Sunday, August 26, 2007

Sherlock Jr.

Just over 40 minutes long, Buster Keaton’s Sherlock Jr. (1924) is built upon one of the more self-reflexive ideas of silent cinema—accused of a crime for which you are framed, what would occur if you were to be transplanted into the veritable fantasy-world of cinema, blessed with the candor and intelligence of Sherlock Holmes, and given the opportunity to expose the cocky [CENSORED BY BLOGSPOT MANAGEMENT] who tried to set you up.

In Sherlock Jr. what follows are the typically genius Keatonisms, a tender love story crafted around meticulous stunts, visual gags, and commentary on the nature of the filmgoer, with this latter idea buttressed by the psychological split between time and space as it corresponds to the filmgoer imagining a reverie of participation in what is only a medium mediated by all that is cinematically shown. That is to say, cinema itself predicates how we dream, how we fictionalize ourselves. Thus, in order to win the heart of his beloved and regain his good name, the bumbling squire (Keaton) goes into the movies and becomes an enforcer of the law with the pedigree of absolute assurance, outsmarting the conniving villains at every turn.
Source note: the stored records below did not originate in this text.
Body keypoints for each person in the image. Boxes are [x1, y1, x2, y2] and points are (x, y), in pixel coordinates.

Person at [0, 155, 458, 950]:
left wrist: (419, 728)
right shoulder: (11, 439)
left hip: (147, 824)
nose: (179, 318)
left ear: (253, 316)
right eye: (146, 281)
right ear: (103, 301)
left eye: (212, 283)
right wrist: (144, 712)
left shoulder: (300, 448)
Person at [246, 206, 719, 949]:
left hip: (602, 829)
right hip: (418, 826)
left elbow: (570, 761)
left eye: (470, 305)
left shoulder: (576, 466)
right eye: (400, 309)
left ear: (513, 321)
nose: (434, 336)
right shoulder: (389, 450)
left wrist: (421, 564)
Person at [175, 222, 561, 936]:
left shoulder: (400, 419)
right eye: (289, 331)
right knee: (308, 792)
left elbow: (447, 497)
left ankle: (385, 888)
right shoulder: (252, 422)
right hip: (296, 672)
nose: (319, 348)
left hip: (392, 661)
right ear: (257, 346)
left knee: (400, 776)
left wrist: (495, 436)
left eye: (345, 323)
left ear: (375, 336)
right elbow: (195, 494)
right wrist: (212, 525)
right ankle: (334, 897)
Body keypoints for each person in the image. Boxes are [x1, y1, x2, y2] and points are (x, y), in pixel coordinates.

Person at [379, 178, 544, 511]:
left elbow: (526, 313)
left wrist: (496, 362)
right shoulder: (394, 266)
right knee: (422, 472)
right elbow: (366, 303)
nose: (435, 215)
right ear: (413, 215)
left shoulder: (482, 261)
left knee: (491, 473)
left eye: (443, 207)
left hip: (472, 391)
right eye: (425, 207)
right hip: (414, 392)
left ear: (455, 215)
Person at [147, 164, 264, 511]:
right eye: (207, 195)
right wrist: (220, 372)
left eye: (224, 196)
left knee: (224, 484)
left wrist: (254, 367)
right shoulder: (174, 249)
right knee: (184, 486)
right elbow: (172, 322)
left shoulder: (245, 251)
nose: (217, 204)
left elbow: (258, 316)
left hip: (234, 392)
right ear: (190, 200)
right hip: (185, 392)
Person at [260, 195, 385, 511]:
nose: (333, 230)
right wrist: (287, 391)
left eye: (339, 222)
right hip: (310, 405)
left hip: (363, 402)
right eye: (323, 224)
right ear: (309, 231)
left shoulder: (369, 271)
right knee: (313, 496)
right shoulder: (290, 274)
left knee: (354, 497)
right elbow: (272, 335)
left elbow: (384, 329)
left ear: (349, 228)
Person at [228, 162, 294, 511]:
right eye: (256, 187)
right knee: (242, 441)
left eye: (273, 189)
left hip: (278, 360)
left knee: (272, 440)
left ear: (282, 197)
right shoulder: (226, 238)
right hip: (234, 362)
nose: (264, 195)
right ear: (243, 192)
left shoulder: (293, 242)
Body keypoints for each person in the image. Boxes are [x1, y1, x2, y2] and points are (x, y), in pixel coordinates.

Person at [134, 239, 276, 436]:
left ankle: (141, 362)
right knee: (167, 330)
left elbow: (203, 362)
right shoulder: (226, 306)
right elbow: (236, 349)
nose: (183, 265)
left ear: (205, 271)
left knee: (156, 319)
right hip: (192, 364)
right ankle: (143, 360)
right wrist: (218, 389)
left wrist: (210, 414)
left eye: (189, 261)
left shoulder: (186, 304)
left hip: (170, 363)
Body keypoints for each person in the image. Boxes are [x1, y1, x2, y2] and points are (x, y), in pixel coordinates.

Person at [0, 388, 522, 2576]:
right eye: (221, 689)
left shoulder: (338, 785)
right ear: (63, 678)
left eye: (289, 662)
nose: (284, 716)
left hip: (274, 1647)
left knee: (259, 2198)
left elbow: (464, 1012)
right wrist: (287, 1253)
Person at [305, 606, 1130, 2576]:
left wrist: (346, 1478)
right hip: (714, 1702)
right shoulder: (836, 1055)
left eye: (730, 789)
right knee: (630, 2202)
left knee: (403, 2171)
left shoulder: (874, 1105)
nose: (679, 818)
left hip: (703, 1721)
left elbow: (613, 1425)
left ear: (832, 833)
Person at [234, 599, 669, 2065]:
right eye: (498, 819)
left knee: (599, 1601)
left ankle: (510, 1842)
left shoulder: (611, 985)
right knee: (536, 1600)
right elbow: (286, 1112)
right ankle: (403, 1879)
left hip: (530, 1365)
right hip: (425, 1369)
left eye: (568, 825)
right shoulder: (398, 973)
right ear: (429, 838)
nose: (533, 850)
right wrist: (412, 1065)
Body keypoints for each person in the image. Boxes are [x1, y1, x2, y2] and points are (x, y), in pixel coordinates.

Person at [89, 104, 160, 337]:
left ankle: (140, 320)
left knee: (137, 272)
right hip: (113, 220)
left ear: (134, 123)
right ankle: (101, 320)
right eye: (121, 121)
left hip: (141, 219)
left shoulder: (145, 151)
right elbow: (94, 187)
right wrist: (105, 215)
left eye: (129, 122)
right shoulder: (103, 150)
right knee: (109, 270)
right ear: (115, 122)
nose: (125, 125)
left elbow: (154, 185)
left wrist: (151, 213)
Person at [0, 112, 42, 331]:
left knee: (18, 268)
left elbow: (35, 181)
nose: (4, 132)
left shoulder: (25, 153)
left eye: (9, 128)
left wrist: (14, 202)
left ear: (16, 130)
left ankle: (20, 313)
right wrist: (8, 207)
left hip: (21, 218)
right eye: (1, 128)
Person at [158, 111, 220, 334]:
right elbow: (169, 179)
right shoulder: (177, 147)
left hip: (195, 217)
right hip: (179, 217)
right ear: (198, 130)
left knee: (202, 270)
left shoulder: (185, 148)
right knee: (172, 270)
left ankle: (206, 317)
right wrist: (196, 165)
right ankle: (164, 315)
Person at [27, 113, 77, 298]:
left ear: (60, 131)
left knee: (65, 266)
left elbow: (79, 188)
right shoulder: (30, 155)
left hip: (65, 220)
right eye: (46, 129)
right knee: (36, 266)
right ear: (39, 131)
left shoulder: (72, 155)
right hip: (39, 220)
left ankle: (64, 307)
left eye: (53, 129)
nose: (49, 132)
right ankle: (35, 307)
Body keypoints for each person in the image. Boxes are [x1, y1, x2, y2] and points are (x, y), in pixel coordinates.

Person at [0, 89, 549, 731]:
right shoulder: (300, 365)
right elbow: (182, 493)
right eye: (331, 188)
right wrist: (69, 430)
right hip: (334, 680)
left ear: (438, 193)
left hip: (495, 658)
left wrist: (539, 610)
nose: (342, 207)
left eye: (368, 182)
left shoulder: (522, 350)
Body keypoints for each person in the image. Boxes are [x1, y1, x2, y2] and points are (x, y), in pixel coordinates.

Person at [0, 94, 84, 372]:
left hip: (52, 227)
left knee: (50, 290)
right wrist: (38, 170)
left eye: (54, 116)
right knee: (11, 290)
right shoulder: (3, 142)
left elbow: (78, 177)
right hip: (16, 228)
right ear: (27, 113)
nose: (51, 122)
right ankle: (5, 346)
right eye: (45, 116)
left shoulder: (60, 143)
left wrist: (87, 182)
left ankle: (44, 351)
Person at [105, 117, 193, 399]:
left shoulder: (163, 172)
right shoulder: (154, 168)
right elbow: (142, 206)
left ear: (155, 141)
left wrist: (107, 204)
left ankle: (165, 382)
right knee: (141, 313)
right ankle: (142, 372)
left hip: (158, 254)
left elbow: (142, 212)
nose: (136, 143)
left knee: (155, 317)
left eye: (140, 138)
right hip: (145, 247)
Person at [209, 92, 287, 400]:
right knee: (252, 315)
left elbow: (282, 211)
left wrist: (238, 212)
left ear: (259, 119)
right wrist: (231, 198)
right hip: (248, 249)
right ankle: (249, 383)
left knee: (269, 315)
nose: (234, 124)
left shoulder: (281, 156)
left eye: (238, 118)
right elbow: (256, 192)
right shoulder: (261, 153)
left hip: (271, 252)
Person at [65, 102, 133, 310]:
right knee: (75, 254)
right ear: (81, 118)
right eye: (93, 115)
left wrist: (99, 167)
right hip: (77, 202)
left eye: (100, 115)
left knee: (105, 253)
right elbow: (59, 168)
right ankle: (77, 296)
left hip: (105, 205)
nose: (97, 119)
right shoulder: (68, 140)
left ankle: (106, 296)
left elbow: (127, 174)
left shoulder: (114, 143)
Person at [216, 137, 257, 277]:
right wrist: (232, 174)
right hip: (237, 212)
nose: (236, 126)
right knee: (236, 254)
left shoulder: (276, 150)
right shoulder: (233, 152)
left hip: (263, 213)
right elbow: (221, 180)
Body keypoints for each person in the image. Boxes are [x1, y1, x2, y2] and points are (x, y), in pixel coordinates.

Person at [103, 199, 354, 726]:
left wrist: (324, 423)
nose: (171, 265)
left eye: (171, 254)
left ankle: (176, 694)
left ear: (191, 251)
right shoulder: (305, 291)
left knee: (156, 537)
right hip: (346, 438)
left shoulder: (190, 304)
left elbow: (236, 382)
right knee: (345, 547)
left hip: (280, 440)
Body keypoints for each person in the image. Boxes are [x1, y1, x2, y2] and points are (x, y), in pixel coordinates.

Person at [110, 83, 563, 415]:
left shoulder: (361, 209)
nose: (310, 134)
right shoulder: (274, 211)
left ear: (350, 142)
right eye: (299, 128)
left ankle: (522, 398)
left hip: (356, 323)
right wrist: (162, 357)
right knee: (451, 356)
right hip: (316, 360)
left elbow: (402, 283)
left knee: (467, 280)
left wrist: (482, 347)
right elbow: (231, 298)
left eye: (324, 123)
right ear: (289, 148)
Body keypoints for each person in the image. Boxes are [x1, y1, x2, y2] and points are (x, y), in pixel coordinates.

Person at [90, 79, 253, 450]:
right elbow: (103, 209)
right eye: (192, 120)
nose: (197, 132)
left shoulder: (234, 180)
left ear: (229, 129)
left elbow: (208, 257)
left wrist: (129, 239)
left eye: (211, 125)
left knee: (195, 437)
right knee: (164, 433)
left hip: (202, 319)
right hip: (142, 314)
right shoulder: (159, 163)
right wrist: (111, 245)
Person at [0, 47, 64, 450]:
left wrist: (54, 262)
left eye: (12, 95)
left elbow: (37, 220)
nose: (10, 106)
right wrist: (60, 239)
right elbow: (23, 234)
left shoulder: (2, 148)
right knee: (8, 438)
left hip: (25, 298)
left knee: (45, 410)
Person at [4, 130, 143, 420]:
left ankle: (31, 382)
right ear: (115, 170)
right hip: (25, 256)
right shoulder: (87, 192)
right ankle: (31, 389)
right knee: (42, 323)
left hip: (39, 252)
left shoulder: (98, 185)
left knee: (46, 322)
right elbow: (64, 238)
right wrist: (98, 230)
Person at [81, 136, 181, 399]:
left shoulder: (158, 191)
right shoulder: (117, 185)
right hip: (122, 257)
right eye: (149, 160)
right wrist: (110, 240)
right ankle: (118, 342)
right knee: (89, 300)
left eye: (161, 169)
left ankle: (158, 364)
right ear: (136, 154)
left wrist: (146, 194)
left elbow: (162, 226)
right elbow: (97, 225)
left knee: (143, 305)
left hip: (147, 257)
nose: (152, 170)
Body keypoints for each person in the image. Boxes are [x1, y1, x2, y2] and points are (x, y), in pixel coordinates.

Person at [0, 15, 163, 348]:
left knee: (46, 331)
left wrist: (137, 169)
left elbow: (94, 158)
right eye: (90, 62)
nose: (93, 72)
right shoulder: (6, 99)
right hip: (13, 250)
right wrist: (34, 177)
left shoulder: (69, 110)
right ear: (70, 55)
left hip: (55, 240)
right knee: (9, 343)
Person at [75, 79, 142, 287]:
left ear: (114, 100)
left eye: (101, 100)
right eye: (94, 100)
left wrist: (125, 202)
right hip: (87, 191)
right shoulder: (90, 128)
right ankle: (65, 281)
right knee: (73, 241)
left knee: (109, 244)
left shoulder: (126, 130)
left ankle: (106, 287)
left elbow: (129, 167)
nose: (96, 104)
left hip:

Yet within all of this there exists a commentary of class and the cultural expectation for the proper social work of marriage. Keaton is judged by the counter girl at the shop with chocolates (it is chocolate, right?) when he lacks the proper money to court his beloved, and this unspoken bemusement by the counter girl sets in motion the rest of Keaton’s misfortune. Of related interest is the manner in which Keaton suggests that for all of the elaborate designs and giddy fantasies, in reality it is the woman, who of course suspects that something is afoul by the perpetrator once Keaton is accused, who does all of the real detective work and rights the wrong being perpetuated. She, not Keaton, is the true hero in all of this, for cinema also has the potential to blind us to action, allowing daydreams and reverie to be conflated with a genuine real-world response. Moreover, as we see so memorably at the film’s close, it still doesn’t instruct us how to have babies at this point in time.